**SUPPLIED INFORMATION:**
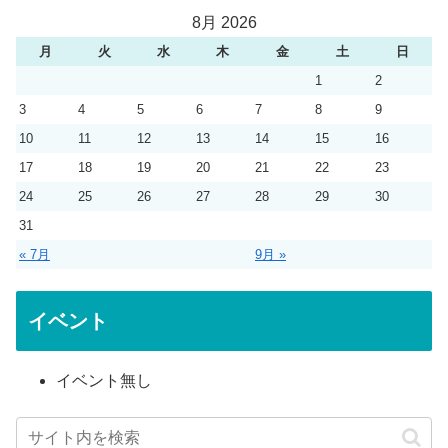
8月 2026
月
火
水
木
金
土
日
1
2
3
4
5
6
7
8
9
10
11
12
13
14
15
16
17
18
19
20
21
22
23
24
25
26
27
28
29
30
31
« 7月
9月 »
イベント
イベント無し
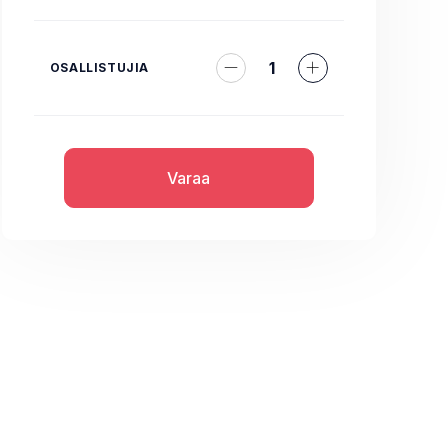
1
OSALLISTUJIA
Varaa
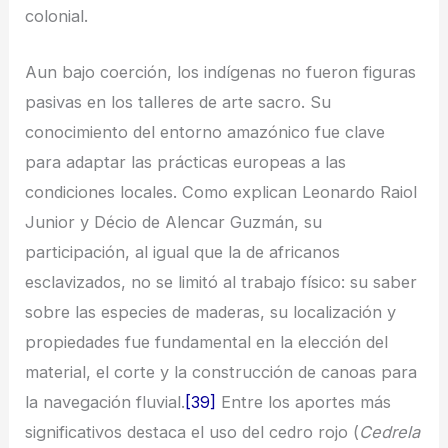
colonial.
Aun bajo coerción, los indígenas no fueron figuras
pasivas en los talleres de arte sacro. Su
conocimiento del entorno amazónico fue clave
para adaptar las prácticas europeas a las
condiciones locales. Como explican Leonardo Raiol
Junior y Décio de Alencar Guzmán, su
participación, al igual que la de africanos
esclavizados, no se limitó al trabajo físico: su saber
sobre las especies de maderas, su localización y
propiedades fue fundamental en la elección del
material, el corte y la construcción de canoas para
la navegación fluvial.
[39]
Entre los aportes más
significativos destaca el uso del cedro rojo (
Cedrela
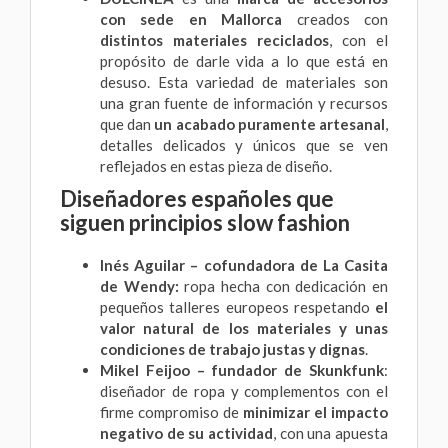
con sede en Mallorca
creados con
distintos materiales reciclados
, con el
propósito de darle vida a lo que está en
desuso. Esta variedad de materiales son
una gran fuente de información y recursos
que dan
un acabado puramente artesanal
,
detalles delicados y únicos que se ven
reflejados en estas pieza de diseño.
Diseñadores españoles que
siguen principios slow fashion
Inés Aguilar – cofundadora de
La Casita
de Wendy
:
ropa hecha con dedicación en
pequeños talleres europeos respetando
el
valor natural de los materiales y unas
condiciones de trabajo justas y dignas
.
Mikel Feijoo – fundador de
Skunkfunk
:
diseñador de ropa y complementos con el
firme compromiso de
minimizar el impacto
negativo de su actividad
, con una apuesta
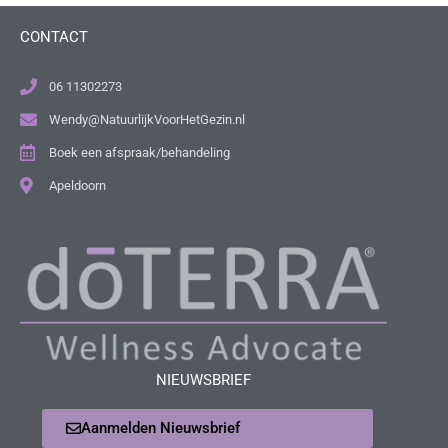
CONTACT
06 11302273
Wendy@NatuurlijkVoorHetGezin.nl
Boek een afspraak/behandeling
Apeldoorn
NIEUWSBRIEF
Aanmelden Nieuwsbrief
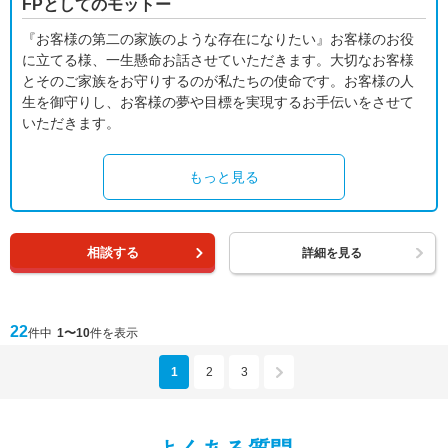
FPとしてのモットー
『お客様の第二の家族のような存在になりたい』お客様のお役
に立てる様、一生懸命お話させていただきます。大切なお客様
とそのご家族をお守りするのが私たちの使命です。お客様の人
生を御守りし、お客様の夢や目標を実現するお手伝いをさせて
いただきます。
もっと見る
相談する
詳細を見る
22
件中
1〜10
件を表示
1
2
3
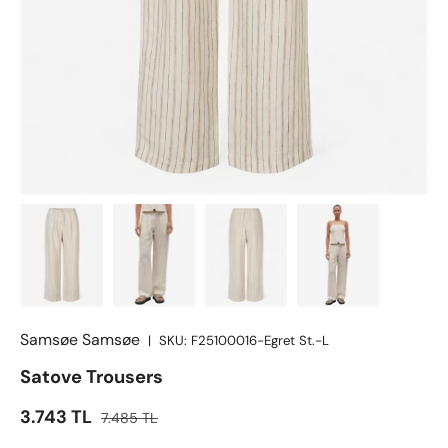
Samsøe Samsøe
|
SKU:
F25100016-Egret St.-L
Satove Trousers
İndirimli fiyat
Satış fiyatı
3.743 TL
7.485 TL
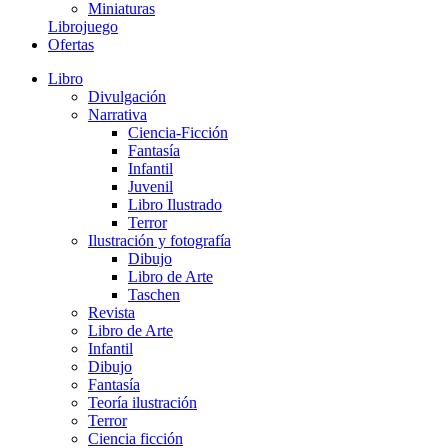
Miniaturas
Librojuego
Ofertas
Libro
Divulgación
Narrativa
Ciencia-Ficción
Fantasía
Infantil
Juvenil
Libro Ilustrado
Terror
Ilustración y fotografía
Dibujo
Libro de Arte
Taschen
Revista
Libro de Arte
Infantil
Dibujo
Fantasía
Teoría ilustración
Terror
Ciencia ficción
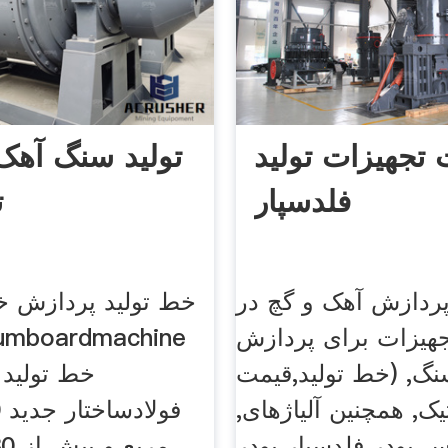
تجهیزات تولید
تولید سنگ آهک
فلدسپار
ت
ردازش آهک و گچ در
خط تولید پردازش خ
تجهیزات برای پردازش
umboardmachine
گ, (خط تولید,قیمت
خط تولید 
یک, همچنین آلیاژهای,
س پودر فلدسپار پودر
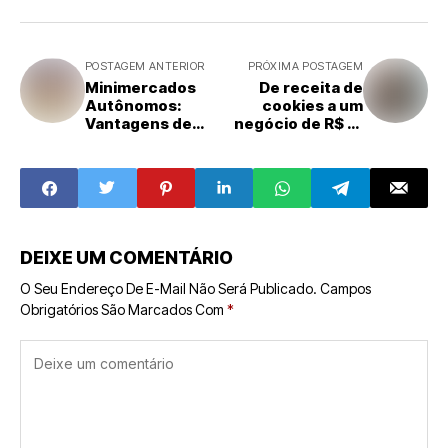
POSTAGEM ANTERIOR
PRÓXIMA POSTAGEM
Minimercados
De receita de
Autônomos:
cookies a um
Vantagens de
negócio de R$ 17
Investir no Setor
milhões: A
de Franquias
história de
sucesso
DEIXE UM COMENTÁRIO
O Seu Endereço De E-Mail Não Será Publicado.
Campos
Obrigatórios São Marcados Com
*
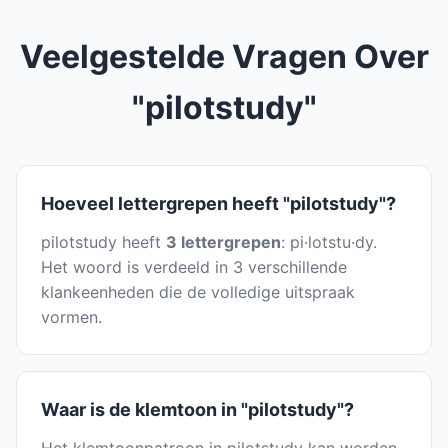
Veelgestelde Vragen Over
"pilotstudy"
Hoeveel lettergrepen heeft "pilotstudy"?
pilotstudy heeft
3 lettergrepen
: pi·lotstu·dy.
Het woord is verdeeld in 3 verschillende
klankeenheden die de volledige uitspraak
vormen.
Waar is de klemtoon in "pilotstudy"?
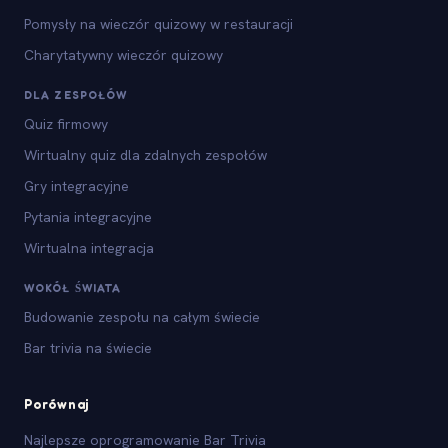
Pomysły na wieczór quizowy w restauracji
Charytatywny wieczór quizowy
DLA ZESPOŁÓW
Quiz firmowy
Wirtualny quiz dla zdalnych zespołów
Gry integracyjne
Pytania integracyjne
Wirtualna integracja
WOKÓŁ ŚWIATA
Budowanie zespołu na całym świecie
Bar trivia na świecie
Porównaj
Najlepsze oprogramowanie Bar Trivia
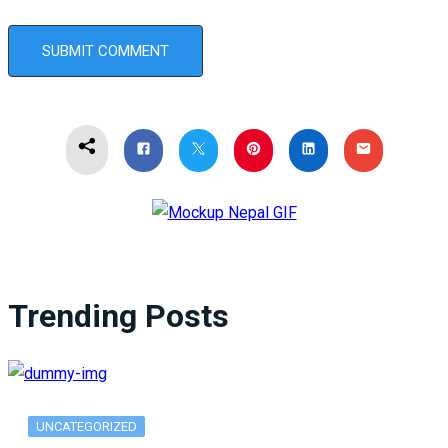
Trending Posts
UNCATEGORIZED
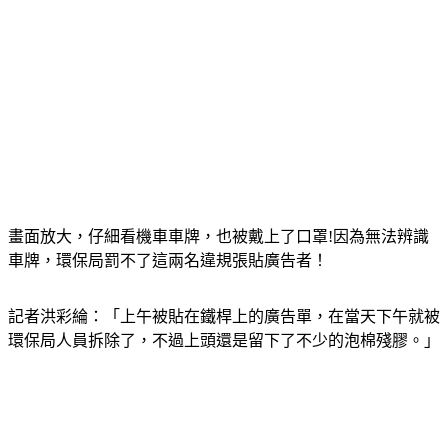
畫面放大，仔細看機車車牌，也被戴上了口罩!因為無法辨識
車牌，環保局罰不了這兩名違規張貼廣告者！
記者洪彩綸：「上午被貼在鐵桿上的廣告單，在當天下午就被
環保局人員拆除了，不過上頭還是留下了不少的泡棉殘膠。」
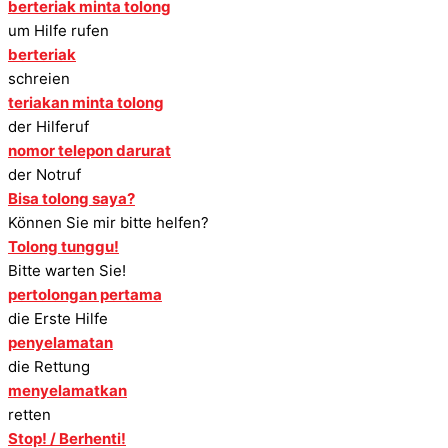
berteriak minta tolong
um Hilfe rufen
berteriak
schreien
teriakan minta tolong
der Hilferuf
nomor telepon darurat
der Notruf
Bisa tolong saya?
Können Sie mir bitte helfen?
Tolong tunggu!
Bitte warten Sie!
pertolongan pertama
die Erste Hilfe
penyelamatan
die Rettung
menyelamatkan
retten
Stop! / Berhenti!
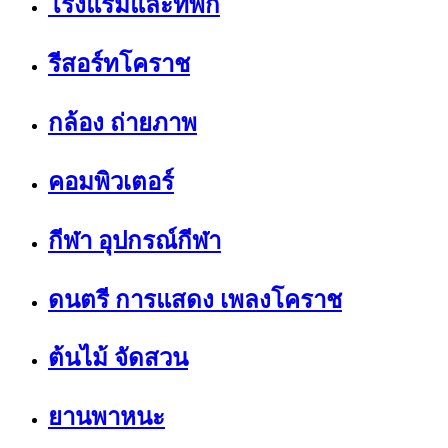
โรงแรมและที่พัก
รีสอร์ทโคราช
กล้อง ถ่ายภาพ
คอมพิวเตอร์
กีฬา อุปกรณ์กีฬา
ดนตรี การแสดง เพลงโคราช
ต้นไม้ จัดสวน
ยานพาหนะ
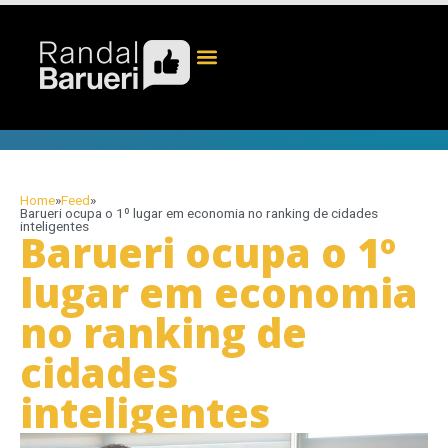
Home
»
Feed
»
Barueri ocupa o 1º lugar em economia no ranking de cidades
inteligentes
Barueri ocupa o 1º
lugar em economia
no ranking de
cidades
inteligentes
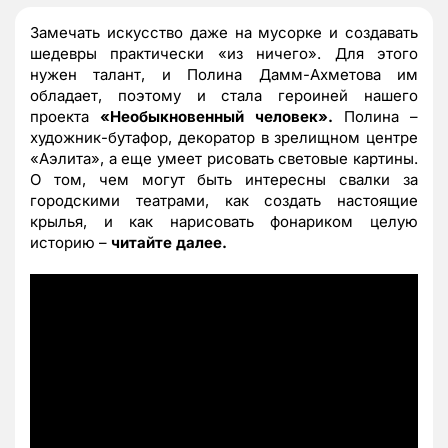
Замечать искусство даже на мусорке и создавать
шедевры практически «из ничего». Для этого
нужен талант, и Полина Дамм-Ахметова им
обладает, поэтому и стала героиней нашего
проекта
«Необыкновенный человек».
Полина –
художник-бутафор, декоратор в зрелищном центре
«Аэлита», а еще умеет рисовать световые картины.
О том, чем могут быть интересны свалки за
городскими театрами, как создать настоящие
крылья, и как нарисовать фонариком целую
историю –
читайте далее.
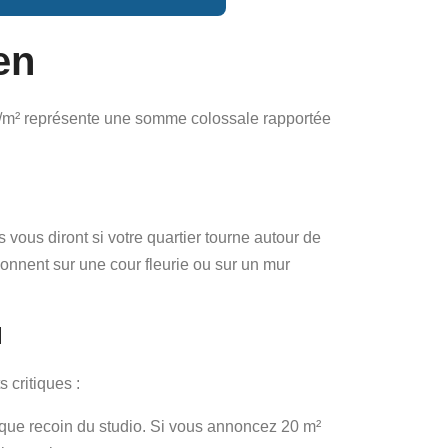
en
00 €/m² représente une somme colossale rapportée
 vous diront si votre quartier tourne autour de
 donnent sur une cour fleurie ou sur un mur
l
s critiques :
ue recoin du studio. Si vous annoncez 20 m²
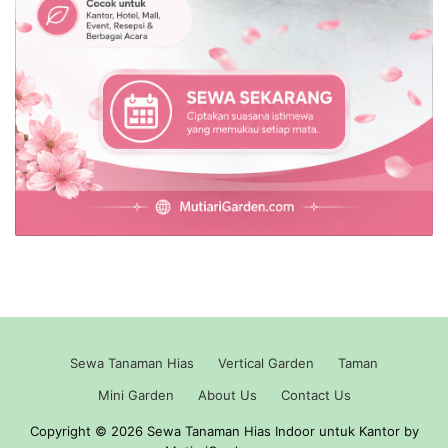
Sewa Tanaman Hias
Vertical Garden
Taman
Mini Garden
About Us
Contact Us
Copyright © 2026 Sewa Tanaman Hias Indoor untuk Kantor by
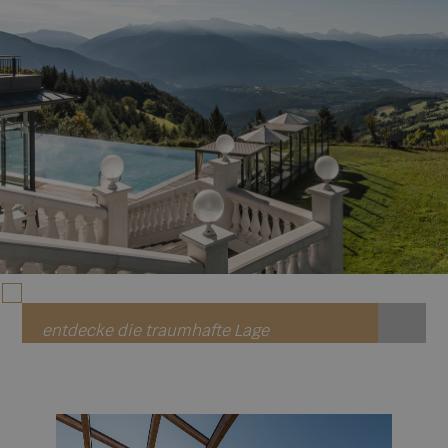
entdecke die traumhafte Lage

**EXERCISE DIRECTIONS:** Reproduce the text read from each of the items above line for line, without altering any line, and leave the pictures out of your answer.

**WRITTEN ANSWER:**
8月 2026
月
火
水
木
金
土
日
1
2
3
4
5
6
7
8
9
10
11
12
13
14
15
16
17
18
19
20
21
22
23
24
25
26
27
28
29
30
31
« 7月
9月 »
イベント
イベント無し
1
OSALLISTUJIA
Varaa
colonial.
Aun bajo coerción, los indígenas no fueron figuras
pasivas en los talleres de arte sacro. Su
conocimiento del entorno amazónico fue clave
para adaptar las prácticas europeas a las
condiciones locales. Como explican Leonardo Raiol
Junior y Décio de Alencar Guzmán, su
participación, al igual que la de africanos
esclavizados, no se limitó al trabajo físico: su saber
sobre las especies de maderas, su localización y
propiedades fue fundamental en la elección del
material, el corte y la construcción de canoas para
la navegación fluvial.
[39]
Entre los aportes más
significativos destaca el uso del cedro rojo (
Cedrela
con sede en Mallorca
creados con
distintos materiales reciclados
, con el
propósito de darle vida a lo que está en
desuso. Esta variedad de materiales son
una gran fuente de información y recursos
que dan
un acabado puramente artesanal
,
detalles delicados y únicos que se ven
reflejados en estas pieza de diseño.
Diseñadores españoles que
siguen principios slow fashion
Inés Aguilar – cofundadora de
La Casita
de Wendy
:
ropa hecha con dedicación en
pequeños talleres europeos respetando
el
valor natural de los materiales y unas
condiciones de trabajo justas y dignas
.
Mikel Feijoo – fundador de
Skunkfunk
:
diseñador de ropa y complementos con el
firme compromiso de
minimizar el impacto
negativo de su actividad
, con una apuesta
CONTACT
06 11302273
Wendy@NatuurlijkVoorHetGezin.nl
Boek een afspraak/behandeling
Apeldoorn
NIEUWSBRIEF
Aanmelden Nieuwsbrief
FPとしてのモットー
『お客様の第二の家族のような存在になりたい』お客様のお役
に立てる様、一生懸命お話させていただきます。大切なお客様
とそのご家族をお守りするのが私たちの使命です。お客様の人
生を御守りし、お客様の夢や目標を実現するお手伝いをさせて
いただきます。
もっと見る
相談する
詳細を見る
22
件中
1〜10
件を表示
1
2
3
Samsøe Samsøe
|
SKU:
F25100016-Egret St.-L
Satove Trousers
İndirimli fiyat
Satış fiyatı
3.743 TL
7.485 TL
Miniaturas
Librojuego
Ofertas
Libro
Divulgación
Narrativa
Ciencia-Ficción
Fantasía
Infantil
Juvenil
Libro Ilustrado
Terror
Ilustración y fotografía
Dibujo
Libro de Arte
Taschen
Revista
Libro de Arte
Infantil
Dibujo
Fantasía
Teoría ilustración
Terror
Ciencia ficción
تجهیزات تولید
تولید سنگ آهک
فلدسپار
ت
ردازش آهک و گچ در
خط تولید پردازش خ
تجهیزات برای پردازش
umboardmachine
گ, (خط تولید,قیمت
خط تولید 
یک, همچنین آلیاژهای,
س پودر فلدسپار پودر
POSTAGEM ANTERIOR
PRÓXIMA POSTAGEM
Minimercados
De receita de
Autônomos:
cookies a um
Vantagens de
negócio de R$ 17
Investir no Setor
milhões: A
de Franquias
história de
sucesso
DEIXE UM COMENTÁRIO
O Seu Endereço De E-Mail Não Será Publicado.
Campos
Obrigatórios São Marcados Com
*
Veelgestelde Vragen Over
"pilotstudy"
Hoeveel lettergrepen heeft "pilotstudy"?
pilotstudy heeft
3 lettergrepen
: pi·lotstu·dy.
Het woord is verdeeld in 3 verschillende
klankeenheden die de volledige uitspraak
vormen.
Waar is de klemtoon in "pilotstudy"?
Pomysły na wieczór quizowy w restauracji
Charytatywny wieczór quizowy
DLA ZESPOŁÓW
Quiz firmowy
Wirtualny quiz dla zdalnych zespołów
Gry integracyjne
Pytania integracyjne
Wirtualna integracja
WOKÓŁ ŚWIATA
Budowanie zespołu na całym świecie
Bar trivia na świecie
Porównaj
Najlepsze oprogramowanie Bar Trivia
Trending Posts
UNCATEGORIZED
畫面放大，仔細看機車車牌，也被戴上了口罩!因為無法辨識
車牌，環保局罰不了這兩名違規張貼廣告者！
記者洪彩綸：「上午被貼在鐵桿上的廣告單，在當天下午就被
環保局人員拆除了，不過上頭還是留下了不少的泡棉殘膠。」
berteriak minta tolong
um Hilfe rufen
berteriak
schreien
teriakan minta tolong
der Hilferuf
nomor telepon darurat
der Notruf
Bisa tolong saya?
Können Sie mir bitte helfen?
Tolong tunggu!
Bitte warten Sie!
pertolongan pertama
die Erste Hilfe
penyelamatan
die Rettung
menyelamatkan
retten
Stop! / Berhenti!
โรงแรมและที่พัก
รีสอร์ทโคราช
กล้อง ถ่ายภาพ
คอมพิวเตอร์
กีฬา อุปกรณ์กีฬา
ดนตรี การแสดง เพลงโคราช
ต้นไม้ จัดสวน
ยานพาหนะ
Home
»
Feed
»
Barueri ocupa o 1º lugar em economia no ranking de cidades
inteligentes
Barueri ocupa o 1º
lugar em economia
no ranking de
cidades
inteligentes
Замечать искусство даже на мусорке и создавать
шедевры практически «из ничего». Для этого
нужен талант, и Полина Дамм-Ахметова им
обладает, поэтому и стала героиней нашего
проекта
«Необыкновенный человек».
Полина –
художник-бутафор, декоратор в зрелищном центре
«Аэлита», а еще умеет рисовать световые картины.
О том, чем могут быть интересны свалки за
городскими театрами, как создать настоящие
крылья, и как нарисовать фонариком целую
историю –
читайте далее.
en
00 €/m² représente une somme colossale rapportée
 vous diront si votre quartier tourne autour de
 donnent sur une cour fleurie ou sur un mur
l
s critiques :
ue recoin du studio. Si vous annoncez 20 m²
Sewa Tanaman Hias
Vertical Garden
Taman
Mini Garden
About Us
Contact Us
Copyright © 2026 Sewa Tanaman Hias Indoor untuk Kantor by
entdecke die traumhafte Lage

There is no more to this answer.